How to Create a Good Tag Line
Taglines capture a company's purpose, value, major benefits and spirit in one phrase. They're typically used in marketing materials, advertising and in websites of companies engaged in Internet work.
A tag line is a brief message - between 3 to 9 words - that doesn't sell but tells, by being informative. It creates a first impression regardless of what your company does, what market(s) it serves, or how long it's been in business.
It is important to keep in mind:
- A good tag line isn't a short explanation, motto, or saying; it's a serious and sincere statement that creates new perceptions and helps people remember what your company is about; as such, it reinforces your branding efforts.
- If your company name, logo and tagline are all working together as they should, they can create a more memorable impression
- The best taglines separate you from your competition, express your personality and add to your branding and marketing campaign. A tagline should tell not only what your company does; it should also make it clear how you are unique compared to your competition.
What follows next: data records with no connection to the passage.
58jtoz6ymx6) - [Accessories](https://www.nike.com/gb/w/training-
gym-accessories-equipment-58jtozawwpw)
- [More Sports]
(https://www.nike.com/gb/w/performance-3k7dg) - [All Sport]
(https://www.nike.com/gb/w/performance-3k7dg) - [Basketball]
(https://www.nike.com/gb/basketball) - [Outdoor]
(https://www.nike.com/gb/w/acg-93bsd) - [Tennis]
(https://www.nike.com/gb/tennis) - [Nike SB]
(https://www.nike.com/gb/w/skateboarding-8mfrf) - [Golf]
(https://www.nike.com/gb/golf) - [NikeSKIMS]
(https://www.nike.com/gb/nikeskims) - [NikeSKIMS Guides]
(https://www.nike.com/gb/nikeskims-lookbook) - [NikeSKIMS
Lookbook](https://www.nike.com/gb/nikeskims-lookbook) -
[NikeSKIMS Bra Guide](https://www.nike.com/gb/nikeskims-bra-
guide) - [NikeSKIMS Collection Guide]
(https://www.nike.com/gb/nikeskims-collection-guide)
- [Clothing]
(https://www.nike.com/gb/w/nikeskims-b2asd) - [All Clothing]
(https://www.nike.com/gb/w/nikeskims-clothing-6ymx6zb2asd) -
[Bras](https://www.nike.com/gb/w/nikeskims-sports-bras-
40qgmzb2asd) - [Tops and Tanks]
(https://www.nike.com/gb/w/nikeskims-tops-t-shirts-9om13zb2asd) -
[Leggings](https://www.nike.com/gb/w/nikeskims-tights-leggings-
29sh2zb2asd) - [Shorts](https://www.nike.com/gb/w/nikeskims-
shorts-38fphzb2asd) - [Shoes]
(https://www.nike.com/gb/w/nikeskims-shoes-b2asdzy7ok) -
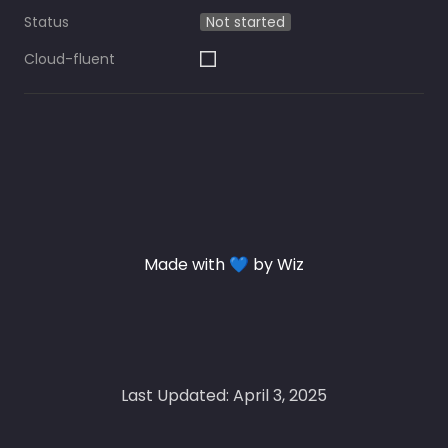
Status
Not started
Cloud-fluent
Made with 💙 by Wiz
Last Updated: April 3, 2025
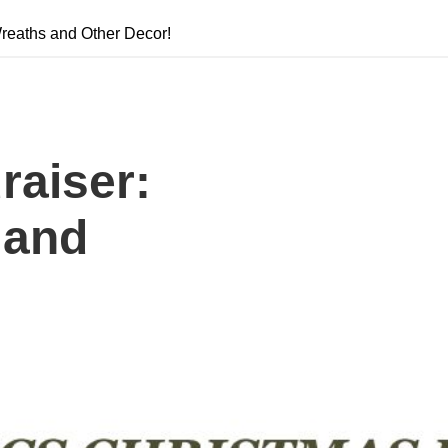
reaths and Other Decor!
raiser:
 and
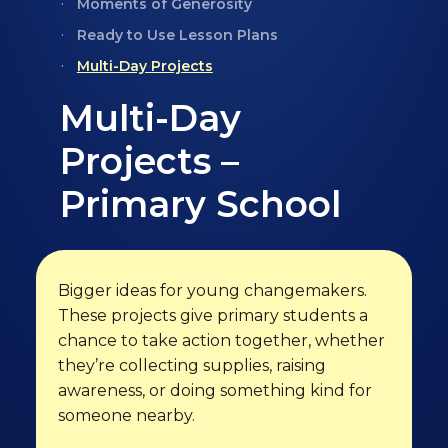
Moments of Generosity
Ready to Use Lesson Plans
Multi-Day Projects
Multi-Day
Projects –
Primary School
Bigger ideas for young changemakers.
These projects give primary students a
chance to take action together, whether
they’re collecting supplies, raising
awareness, or doing something kind for
someone nearby.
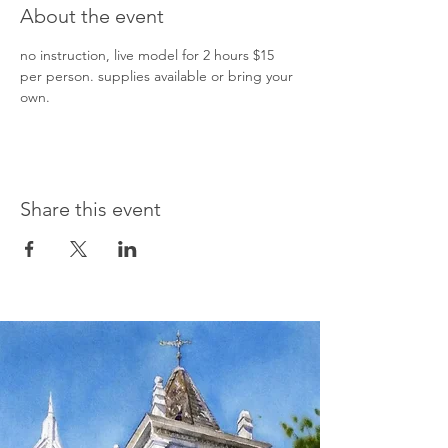
About the event
no instruction, live model for 2 hours $15 
per person. supplies available or bring your 
own.  
Share this event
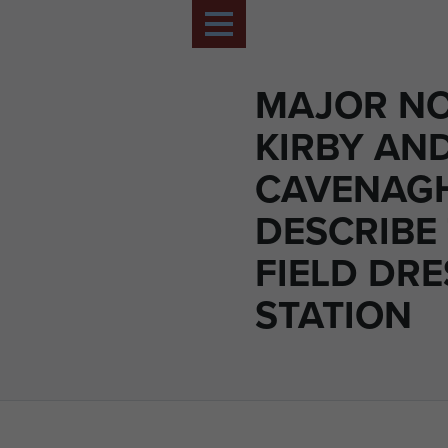
MAJOR N
KIRBY AN
CAVENAG
DESCRIBE
FIELD DR
STATION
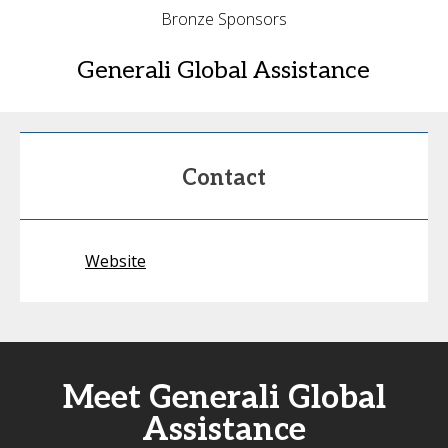
Bronze Sponsors
Generali Global Assistance
Contact
Website
Meet Generali Global
Assistance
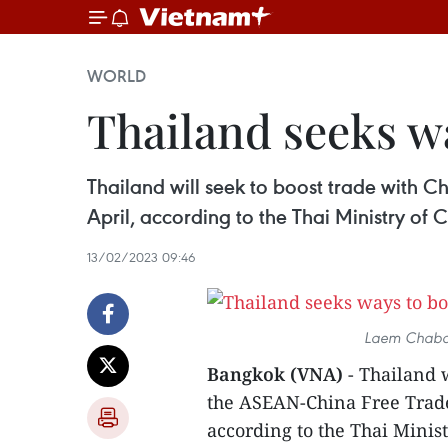
WORLD
Thailand seeks wa
Thailand will seek to boost trade with
April, according to the Thai Ministry o
13/02/2023 09:46
Laem Chabang
Bangkok (VNA)
- Thailand 
the ASEAN-China Free Trade
according to the Thai Mini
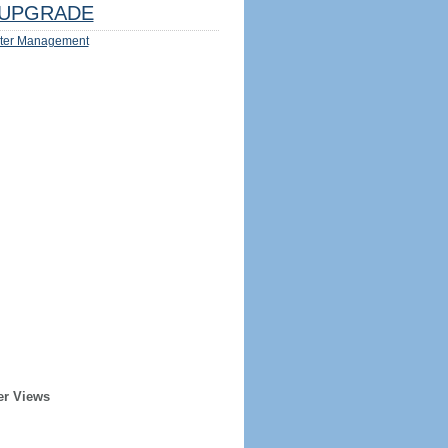
UPGRADE
ter Management
er Views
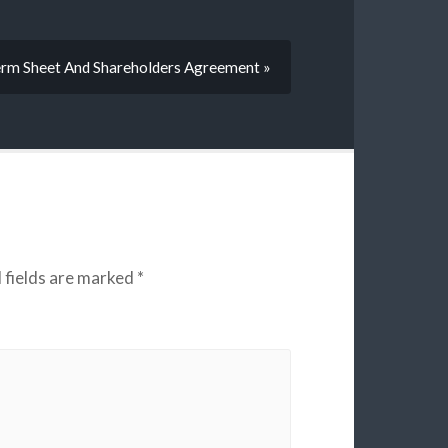
rm Sheet And Shareholders Agreement »
 fields are marked
*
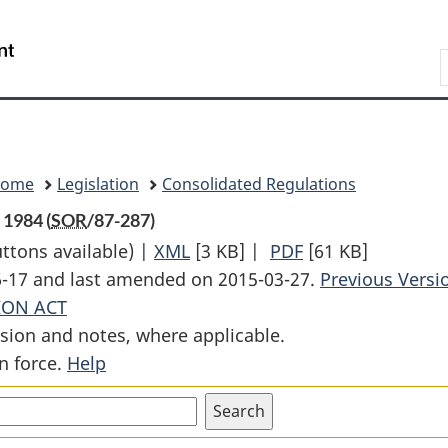
Skip
Skip
Switch
to
to
to
Search
main
"About
basic
content
government"
HTML
version
Home
Legislation
Consolidated Regulations
 1984 (
SOR
/87-287)
uttons available) |
XML
Full
[3 KB]
|
PDF
Full
[61 KB]
06-17 and last amended on 2015-03-27.
Document:
Document:
Previous Versi
ION ACT
Apple
Apple
sion and notes, where applicable.
Stabilization
Stabilization
n force.
Help
Regulations,
Regulations,
1983
1983
and
and
1984
1984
- A great tagline includes your unique selling or value proposition (why people should buy from you instead of your competition given that you're selling the same thing); it's also the perfect ending to your 30-second elevator pitch when you're networking
- If you've had the same tagline for years and your company has changed (markets, services, products, focus), your tag line could be outdated. Find out by asking people what they think of it.
Websites and tag lines
- Your website should have a good tag line; it helps people understand the rest of your site via a brief, meaningful phrase (small group of words that are not necessarily a sentence)
- Make sure your logo and tagline are on every one of your site's pages to: 1) Reinforce your brand, 2) Assure visitors they're still on your site (remember phishing?), 3) Prevent printed off web pages from getting misplaced
- Tag lines are words, few in number, that create pictures, images, and memorable benefits in people's minds. Consider this when discussing or designing your home page. People spend as little 10 seconds on a website; what message can you convey quickly to them?
- A graphic designer or designer should be part of the tag line creation process as t he logo works together with the tagline and website design
- 'Cool,' industry buzz words or obscure versions of this words
- Being too general. You want most people to understand it, not a few.
- Settling for a bad tag line, just to have one, as it can turn off the very people you're trying to attract
- Placing any type of punctuation, especially an exclamation(!) mark, at its end. Instead of drawing more attention to the words, it makes you seem arrogant and self-centred.